You’ve also said this will affect how businesses and organizations are structured. Can you say how that might affect engineering organizations?
If we look 15 years in the future and assume rapid prototyping has come of age, and that the IoT has penetrated factory floors, that there is connectivity and the ability to communicate everywhere – machine to machine and with people and vice versa – we will see a change in the way we go about manufacturing. There are two articles in the Harvard Business Review that cover this well, both by Michael Porter. The first was in the fall of 2015 and he refreshed it in the fall of 2016. He talks about two big organizations sitting underneath management. One is going to be the assembly of all design, marketing, and manufacturing in a single organization. The second is going to be all customer-facing functions in a giant customer services organization.
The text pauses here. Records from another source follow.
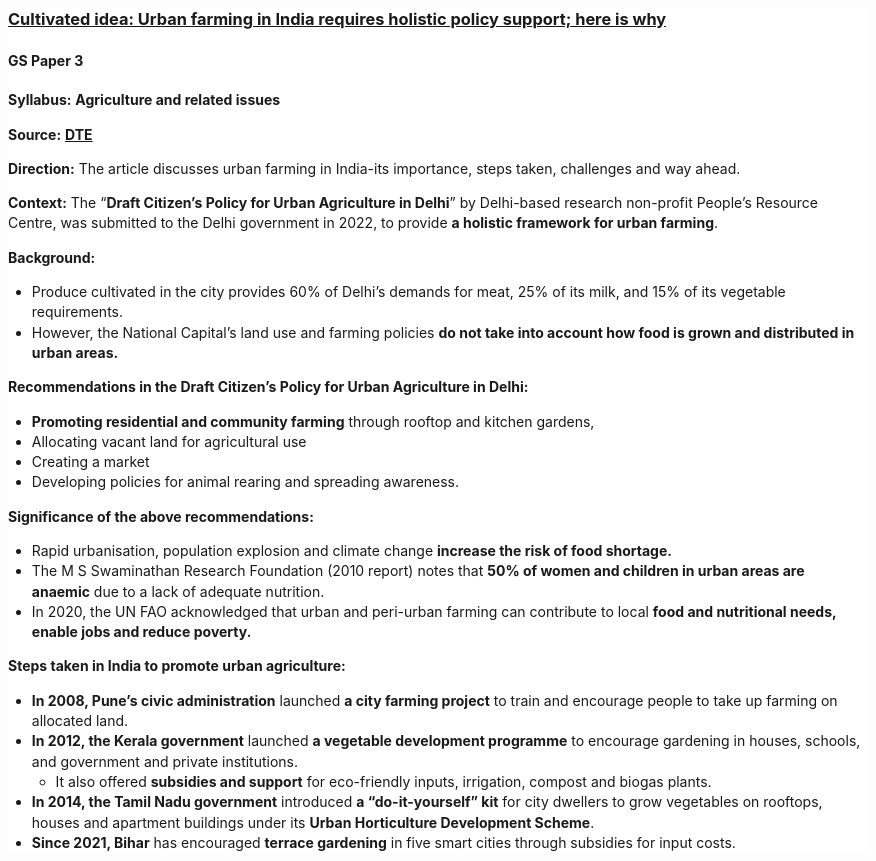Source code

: ### [Cultivated idea: Urban farming in India requires holistic policy support; here is why](https://www.insightsonindia.com/2023/01/31/cultivated-idea-urban-farming-in-india-requires-holistic-policy-support-here-is-why/)

#### **GS Paper 3**

**Syllabus:** **Agriculture and related issues**

**Source:** [**DTE**](https://www.downtoearth.org.in/news/agriculture/cultivated-idea-urban-farming-in-india-requires-holistic-policy-support-here-is-why-85450) 

**Direction:** The article discusses urban farming in India-its importance, steps taken, challenges and way ahead.

**Context:** The “**Draft Citizen’s Policy for Urban Agriculture in Delhi**” by Delhi-based research non-profit People’s Resource Centre, was submitted to the Delhi government in 2022, to provide **a holistic framework for urban farming**.

**Background:**

- Produce cultivated in the city provides 60% of Delhi’s demands for meat, 25% of its milk, and 15% of its vegetable requirements.
- However, the National Capital’s land use and farming policies **do not take into account how food is grown and distributed in urban areas.**

**Recommendations in the Draft Citizen’s Policy for Urban Agriculture in Delhi:**

- **Promoting residential and community farming** through rooftop and kitchen gardens,
- Allocating vacant land for agricultural use
- Creating a market
- Developing policies for animal rearing and spreading awareness.

**Significance of the above recommendations:**

- Rapid urbanisation, population explosion and climate change **increase the risk of food shortage.**
- The M S Swaminathan Research Foundation (2010 report) notes that **50% of women and children in urban areas are anaemic** due to a lack of adequate nutrition.
- In 2020, the UN FAO acknowledged that urban and peri-urban farming can contribute to local **food and nutritional needs, enable jobs and reduce poverty.**

**Steps taken in India to promote urban agriculture:**

- **In 2008, Pune’s civic administration** launched **a city farming project** to train and encourage people to take up farming on allocated land.
- **In 2012, the Kerala government** launched **a vegetable development programme** to encourage gardening in houses, schools, and government and private institutions.
    - It also offered **subsidies and support** for eco-friendly inputs, irrigation, compost and biogas plants.
- **In 2014, the Tamil Nadu government** introduced **a “do-it-yourself” kit** for city dwellers to grow vegetables on rooftops, houses and apartment buildings under its **Urban Horticulture Development Scheme**.
- **Since 2021, Bihar** has encouraged **terrace gardening** in five smart cities through subsidies for input costs.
You can already see his manufacturing idea take hold. The word Devops is the current term for operational folks heading in that direction. In seven or eight years Devops will be in full swing. Certainly, there are going to be changes.
Porter’s other prediction is that a new organization will pop up called the big data organization. The manipulation of data is going to be so important to both drive production and strategy that he sees a direct report to the company president in charge of a data organization. And that is entirely separate from IT systems. It is about data as a strategy and data as the primary generator of company value.
For listeners who don’t know, who is Michael Porter?
Any individual who has maintained his presence in the top of management literature and stood the test of time, that’s an accomplishment. I am not sure someone who is from a family of engineers should worry about what label is on the person who identifies the future. If you are in engineering or product development, it is worth taking a few minutes to look at the HBR articles or at least study the emerging Devops initiatives that are occurring in many industries. One example is at one of the largest medical device companies in the world. It recently formed a Devops organization and is in the process or rearranging all of its organizations under top-level management to conform to the Devops structure.
All in all, we are in a very interesting decade as the ways of the last 70 or 80 years are being changed and are no longer appropriate given how far technology has advanced. We don’t yet see what is going to form in the future because we are in a transition period. It is unsettling to many people in the same way that social media has been unsettling to a lot of folks because it has changed writing and communications and introduced the use of emojis to express things. So it is a challenging period for folks who started their careers in more traditional organization structures versus the unknown of what the organization structure will morph to in the future. I think it is a fascinating time to be in industry. It suits people at the start of their career because it is all they have been exposed to. Folks in mid-career are having quite challenging times with the unseating of things that have become familiar to them for 15 or 20 years of their career.